A Critic's Meta Review: 4/5

Tamara by Leonard Cohen (REVIEW)

Although Leonard Cohen was not particularly renowned for his literary contributions, prior to his transformation into the second-greatest singer-songwriter that Canada has ever produced (Macky-poo still takes the cake), young Leo was a prolific writer of both short and long fiction. Or, I guess, regular-sized fiction. Novels, you know. Nothing too big - the man was not out here trying to be Leo Tolstoy.

Nope. Just Leo Cohen.

A-ha!

Anyways, I figured I would give one of his shorter stories a shot, since I am sort of attempting to carve out a similar lane for myself as a literary-inclined singer-songwriter. As I am not quite sure where I happen to stack up regarding either of those pursuits, surely taking a moment to study the ways of the wise is bound to have some type of positive influence on one of them - and, since Samuel Clemons never got around to dropping that long-awaited double album, I guess I will have to settle for the literary output of Canada’s nearly-premier songster (again...nothing on this guy).

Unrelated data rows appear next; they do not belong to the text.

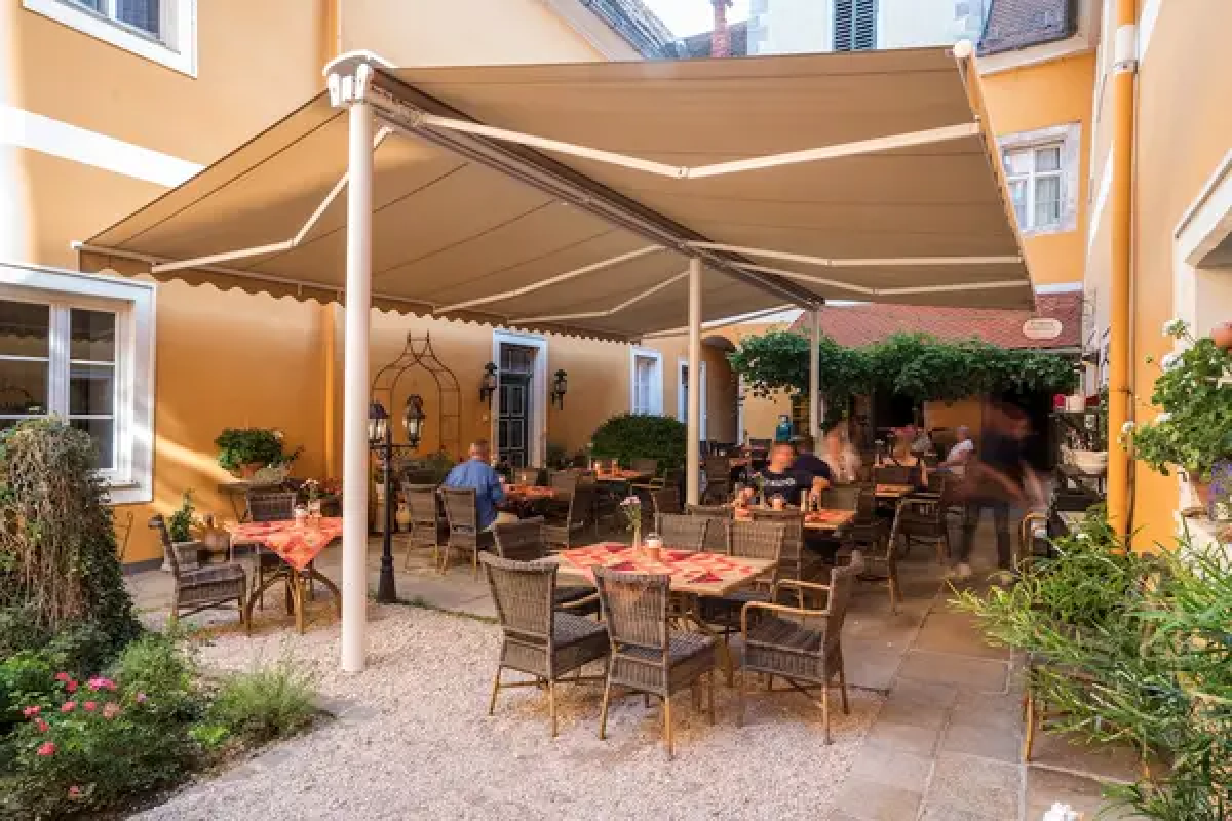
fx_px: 787
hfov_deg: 76.1
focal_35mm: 23
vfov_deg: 55.1
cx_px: 616
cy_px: 410
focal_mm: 23
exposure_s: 2
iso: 100
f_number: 16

Given that I was only just testing the waters with this cat, I went ahead and scouted out the shortest story he had written. The result was “Tamara”, at six pages in length (five if you take into account the fact that the entire second page is an illustration that contains only one written line, which appears later on in the story).

Published in 1963 - not too long after the Cuban Missile Crisis - this story is draped in Cold War regalia; indeed, within the first few sentences of the story, our main characters are already all in attendance at a meeting of Montreal’s Communist Club (super creative name by the way), scoping out sandwich-eaters and sexy-legged ladies.

At least, that is what one of the characters is doing: Larry Breavman, the one who we end up following for the remainder of this story, as he has his way with the titular character, coaxes the enigmatic admission of love out of her, and then splits after he has adequately satisfied his desire to control the poor gal. She ends up so mystified by the whole encounter that she has to see a shrink.

The writing is superb, of course, as the writer no doubt has a way with words (dude wrote “Hallelujah” for Christ’s sake). The plot, however...well, let’s just say his songwriting abilities served him well.

Still worth a read, though, if only for the purposes of historical research.